Activity
Set down the line that has "for a link at" and each line beneath it, through the last line of the entries, exactly and with no others.
----------
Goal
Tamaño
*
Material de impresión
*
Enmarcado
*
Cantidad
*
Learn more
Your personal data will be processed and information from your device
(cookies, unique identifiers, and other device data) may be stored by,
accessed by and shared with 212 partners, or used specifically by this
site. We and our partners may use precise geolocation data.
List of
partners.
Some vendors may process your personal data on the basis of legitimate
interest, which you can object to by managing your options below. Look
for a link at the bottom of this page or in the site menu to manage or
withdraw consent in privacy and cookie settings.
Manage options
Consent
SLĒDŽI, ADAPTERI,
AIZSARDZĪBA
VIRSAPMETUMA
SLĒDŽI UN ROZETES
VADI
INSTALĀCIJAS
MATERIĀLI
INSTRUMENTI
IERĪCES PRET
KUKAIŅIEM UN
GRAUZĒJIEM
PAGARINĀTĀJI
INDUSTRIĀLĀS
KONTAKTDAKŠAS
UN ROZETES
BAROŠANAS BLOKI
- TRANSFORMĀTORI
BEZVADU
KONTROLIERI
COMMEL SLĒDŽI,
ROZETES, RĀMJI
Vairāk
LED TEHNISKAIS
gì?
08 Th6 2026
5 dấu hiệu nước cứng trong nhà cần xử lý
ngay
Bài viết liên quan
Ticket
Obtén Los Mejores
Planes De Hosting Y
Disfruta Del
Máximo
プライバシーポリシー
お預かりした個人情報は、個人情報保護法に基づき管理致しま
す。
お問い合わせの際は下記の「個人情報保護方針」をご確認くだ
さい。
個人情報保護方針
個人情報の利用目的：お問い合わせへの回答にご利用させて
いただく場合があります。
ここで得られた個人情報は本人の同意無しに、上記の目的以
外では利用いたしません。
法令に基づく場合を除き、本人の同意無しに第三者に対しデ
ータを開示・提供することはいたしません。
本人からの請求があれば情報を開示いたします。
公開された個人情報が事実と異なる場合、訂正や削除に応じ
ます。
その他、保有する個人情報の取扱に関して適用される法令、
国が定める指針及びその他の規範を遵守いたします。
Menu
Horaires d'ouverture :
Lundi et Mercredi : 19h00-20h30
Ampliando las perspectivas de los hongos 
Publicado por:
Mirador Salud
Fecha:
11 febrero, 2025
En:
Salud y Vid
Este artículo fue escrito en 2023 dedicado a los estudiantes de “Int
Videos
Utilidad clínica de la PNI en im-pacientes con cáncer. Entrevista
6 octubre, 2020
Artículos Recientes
----------
Task result
for a link at the bottom of this page or in the site menu to manage or
withdraw consent in privacy and cookie settings.
Manage options
Consent
SLĒDŽI, ADAPTERI,
AIZSARDZĪBA
VIRSAPMETUMA
SLĒDŽI UN ROZETES
VADI
INSTALĀCIJAS
MATERIĀLI
INSTRUMENTI
IERĪCES PRET
KUKAIŅIEM UN
GRAUZĒJIEM
PAGARINĀTĀJI
INDUSTRIĀLĀS
KONTAKTDAKŠAS
UN ROZETES
BAROŠANAS BLOKI
- TRANSFORMĀTORI
BEZVADU
KONTROLIERI
COMMEL SLĒDŽI,
ROZETES, RĀMJI
Vairāk
LED TEHNISKAIS
gì?
08 Th6 2026
5 dấu hiệu nước cứng trong nhà cần xử lý
ngay
Bài viết liên quan
Ticket
Obtén Los Mejores
Planes De Hosting Y
Disfruta Del
Máximo
プライバシーポリシー
お預かりした個人情報は、個人情報保護法に基づき管理致しま
す。
お問い合わせの際は下記の「個人情報保護方針」をご確認くだ
さい。
個人情報保護方針
個人情報の利用目的：お問い合わせへの回答にご利用させて
いただく場合があります。
ここで得られた個人情報は本人の同意無しに、上記の目的以
外では利用いたしません。
法令に基づく場合を除き、本人の同意無しに第三者に対しデ
ータを開示・提供することはいたしません。
本人からの請求があれば情報を開示いたします。
公開された個人情報が事実と異なる場合、訂正や削除に応じ
ます。
その他、保有する個人情報の取扱に関して適用される法令、
国が定める指針及びその他の規範を遵守いたします。
Menu
Horaires d'ouverture :
Lundi et Mercredi : 19h00-20h30
Ampliando las perspectivas de los hongos 
Publicado por:
Mirador Salud
Fecha:
11 febrero, 2025
En:
Salud y Vid
Este artículo fue escrito en 2023 dedicado a los estudiantes de “Int
Videos
Utilidad clínica de la PNI en im-pacientes con cáncer. Entrevista
6 octubre, 2020
Artículos Recientes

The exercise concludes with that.